Breaking news: Court of Justice rules on sale and use of AdWords

Hot off the press, the IPKat brings you news of this morning's ruling in Joined Cases C-236, 237 and 238/08 Google France, Google Inc. v Louis Vuitton Malletier; Google France v Viaticum Luteciel; Google France v CNRRH Pierre‑Alexis Thonet Bruno Raboin Tiger, a franchisee of Unicis. The factual backgrounds of the three cases, all of which have been referred from the French Cour de Cassation, are as follows:

Case C‑236/08 Google France, Google Inc. v Louis Vuitton Malletier

It was established at trial that (i) entering Louis Vuitton’s trade marks into Google’s search engine triggered the display of advertisements for sites offering counterfeit versions of that company’s products and that (ii) Google offered advertisers the possibility of selecting, to that end, not only keywords which corresponded to Louis Vuitton’s trade marks but also those keywords in combination with expressions denoting counterfeit such as ‘imitation’, ‘replica’ and ‘copy’. These facts led to Google being held liable trade mark infringement, a decision which was upheld on appeal.

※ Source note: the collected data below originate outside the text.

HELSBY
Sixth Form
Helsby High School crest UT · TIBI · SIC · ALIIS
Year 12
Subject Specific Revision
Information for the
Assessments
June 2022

Google thereupon appealed on points of law to the Cour de cassation. That court referred for a preliminary ruling the following three questions:

‘(1) Must Article 5(1)(a) and (b) of [Directive 89/104] and Article 9(1)(a) and (b) of [Regulation No 40/94] be interpreted as meaning that a provider of a paid referencing service [ie Google] who makes available to advertisers keywords reproducing or imitating registered trade marks and arranges by the referencing agreement to create and favourably display, on the basis of those keywords, advertising links to sites offering infringing goods is using those trade marks in a manner which their proprietor [in this case Louis Vuitton] is entitled to prevent?

(2) In the event that the trade marks have a reputation, may the proprietor oppose such use under Article 5(2) of the directive and Article 9(1)(c) of the regulation?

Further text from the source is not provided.